Figure 3 — Showing error bars with Imperial TIE Fighters. This may work if you’re creating a visualization about Star Wars.  Note that to present this accurately the length of the wings would have to expand and contract based on the Confidence Interval.

Here’s another version where the ends of the error bars are shorter.

Figure 4 — Dot with less pronounced error bars.

This is a combination line chart and shape chart where the whiskers at the end are in fact shapes (as is the dot) and the line simply connects the shapes.

I call this next one a “Fingernail” chart.

Figure 5 — “Fingernail” chart where “fingers” show survey responses and the “nails” show the range of values within a 95% confidence interval.

The bars or “fingers” show the survey responses and the “nails” show the range of values within a 95% confidence interval. I’ll confess that the thing I liked most about this chart was the name I gave it.

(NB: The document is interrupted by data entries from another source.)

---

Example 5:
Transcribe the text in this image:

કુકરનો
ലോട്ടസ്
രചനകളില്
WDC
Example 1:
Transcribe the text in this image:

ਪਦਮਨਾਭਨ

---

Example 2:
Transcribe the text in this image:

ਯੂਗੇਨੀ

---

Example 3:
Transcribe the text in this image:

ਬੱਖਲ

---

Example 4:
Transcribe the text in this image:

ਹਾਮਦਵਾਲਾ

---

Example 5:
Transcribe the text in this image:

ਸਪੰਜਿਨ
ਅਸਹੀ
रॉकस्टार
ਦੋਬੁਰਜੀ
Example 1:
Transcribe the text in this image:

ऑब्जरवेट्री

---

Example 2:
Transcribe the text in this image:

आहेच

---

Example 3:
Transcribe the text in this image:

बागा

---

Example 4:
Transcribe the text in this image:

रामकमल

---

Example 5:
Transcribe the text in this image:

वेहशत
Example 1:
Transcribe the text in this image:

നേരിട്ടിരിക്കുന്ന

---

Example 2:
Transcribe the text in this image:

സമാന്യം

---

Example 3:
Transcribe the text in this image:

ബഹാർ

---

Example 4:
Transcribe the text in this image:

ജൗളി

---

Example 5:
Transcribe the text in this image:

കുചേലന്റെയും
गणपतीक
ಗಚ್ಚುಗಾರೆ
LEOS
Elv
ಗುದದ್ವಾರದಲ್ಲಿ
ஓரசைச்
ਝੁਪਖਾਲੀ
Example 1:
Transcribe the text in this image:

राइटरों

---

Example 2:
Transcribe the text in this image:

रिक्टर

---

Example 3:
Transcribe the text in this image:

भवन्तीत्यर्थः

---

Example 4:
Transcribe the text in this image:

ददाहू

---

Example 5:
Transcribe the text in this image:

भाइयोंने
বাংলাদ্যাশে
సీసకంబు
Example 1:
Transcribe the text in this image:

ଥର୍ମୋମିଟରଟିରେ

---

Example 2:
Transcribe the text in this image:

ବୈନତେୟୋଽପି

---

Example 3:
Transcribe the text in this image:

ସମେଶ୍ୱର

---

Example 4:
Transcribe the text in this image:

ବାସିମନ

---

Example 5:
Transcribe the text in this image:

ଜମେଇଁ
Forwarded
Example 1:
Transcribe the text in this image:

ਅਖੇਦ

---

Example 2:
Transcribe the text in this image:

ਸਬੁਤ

Here’s a chart that uses gradients.

Figure 6 — Gradient bars.

The gradient bars passed the “looks cool” test but not so much the “more useful than distracting test.”

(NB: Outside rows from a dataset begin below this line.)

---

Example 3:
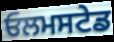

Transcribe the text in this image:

ਓਲਮਸਟੇਡ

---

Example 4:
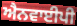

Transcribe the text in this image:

ਐਨਵਾਈਪੀ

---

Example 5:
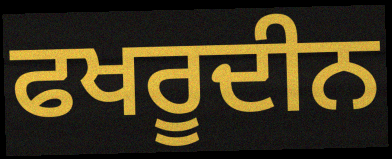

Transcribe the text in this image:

ਫਖਰੂਦੀਨ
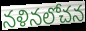
నళినలోచన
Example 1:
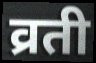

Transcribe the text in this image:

व्रती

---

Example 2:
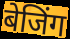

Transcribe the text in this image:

बेजिंग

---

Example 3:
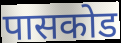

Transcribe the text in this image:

पासकोड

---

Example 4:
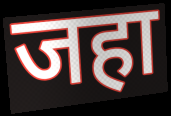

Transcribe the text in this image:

जहा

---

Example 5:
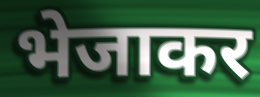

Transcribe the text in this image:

भेजाकर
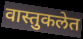
वास्तुकलेत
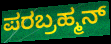
ಪರಬ್ರಹ್ಮನ್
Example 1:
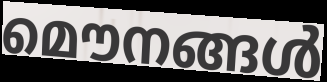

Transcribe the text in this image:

മൌനങ്ങൾ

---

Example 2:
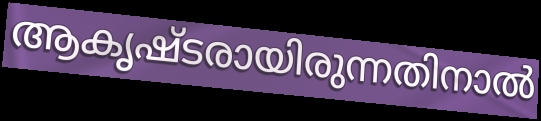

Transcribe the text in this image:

ആകൃഷ്ടരായിരുന്നതിനാൽ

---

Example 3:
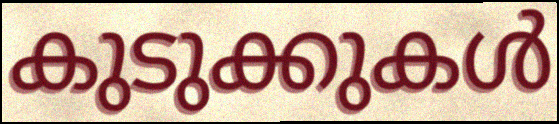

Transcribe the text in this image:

കുടുക്കുകൾ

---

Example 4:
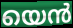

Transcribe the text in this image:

യെൻ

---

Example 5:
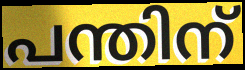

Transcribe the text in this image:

പന്തിന്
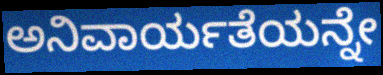
ಅನಿವಾರ್ಯತೆಯನ್ನೇ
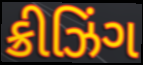
ક્રીઝિંગ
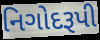
નિગોદરૂપી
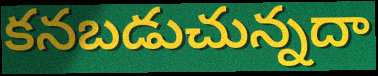
కనబడుచున్నదా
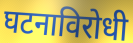
घटनाविरोधी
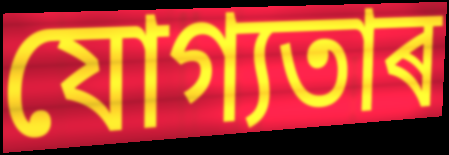
যোগ্যতাৰ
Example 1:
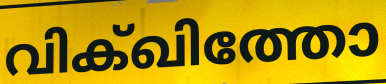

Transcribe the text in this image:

വിക്ഖിത്തോ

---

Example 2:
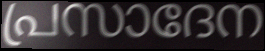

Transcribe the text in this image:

പ്രസാദേന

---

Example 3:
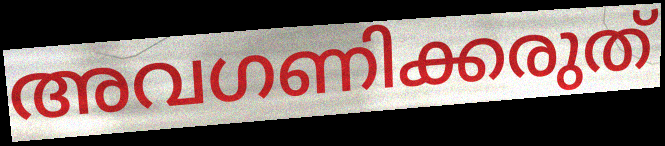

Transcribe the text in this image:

അവഗണിക്കരുത്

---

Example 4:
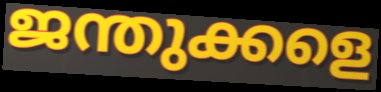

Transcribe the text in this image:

ജന്തുക്കളെ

Figure 7 — Dot with Gantt error bars.  With red dots this would look like the flag of Japan.

This one was a strong contender but “lost” after getting feedback and reading some research on visual cognition (see below).

Why the chart that “won” won

Anyone who has attended my workshops know that I’ve become a big proponent of iterate, feedback, iterate, feedback, etc. I don’t publish anything that is reasonably “high stakes” without having colleagues review it and the feedback I get always results in more insightful visualizations.

Jeff Shaffer and Andy Cotgreave have been great collaborators, and both gave me very good feedback on my approaches.  Jeff also encouraged me to read William Cleveland and Robert McGill’s seminal research on graphical perception and especially Lukas Sönning’s paper on the dot plot.

It was Sönning’s advocating for salience (the notion that prominent elements should receive more attention) along with the ease with which we can show the actual values and more than one confidence interval at the same time that won me over.  With the other approaches showing the survey percentages along with both 95% and 99% confidence interval error bars became unwieldy.

What happens when response count is low

You may not really appreciate just how useless survey results are with low (n) counts until you see how wide the error bars become when the number of respondents is below a certain threshold. Consider the interactive dashboard below where we break down the results by Generation.

Notice the results for Traditionalists for Adrenaline Production (fourth row.) Only 14 respondents fall into this group so the 57% of that group that selected this item… it’s plus or minus 25.9!

This is why I advocate having a mechanism to either display a polite error message or simply remove findings when the response count is so low as to make the results meaningless.

Note that you can find lots of discussion about just what the criteria should be for removing questionable results (e.g., n<30, np <5, np(1−p)<10, etc.)  All of these can be programmed into Tableau easily so just keep in mind that as your n gets smaller the error margin gets larger.

Versatile approach

While the example I use for this article uses check-all-that-apply questions the dot with bi-modal error bars will work for Likert data as well.  The packaged workbook embedded in the dashboards on this page also contains a visualization that shows percentage of people that selected the top 2 boxes for Likert scale data.

Figure 8 — Error bars with Likert data.  Notice that the response count is higher in this example so that error bars are considerably narrower.

There are also formulas and a simple visualization for single-punch questions (radio-button questions where respondents can only select one item):

Figure 9 — Actual results and 95% error bars for a single-punch question. The embedded workbooks contains this example and the calculations you’ll need.

Conclusion

I’ve made my case for the dot and the bi-modal error bars for showing response percentages and confidence intervals. Whether you use this or one of the other approaches is up to you but please do yourself and your stakeholders a favor and make sure they realize that there is always a margin of error with survey results.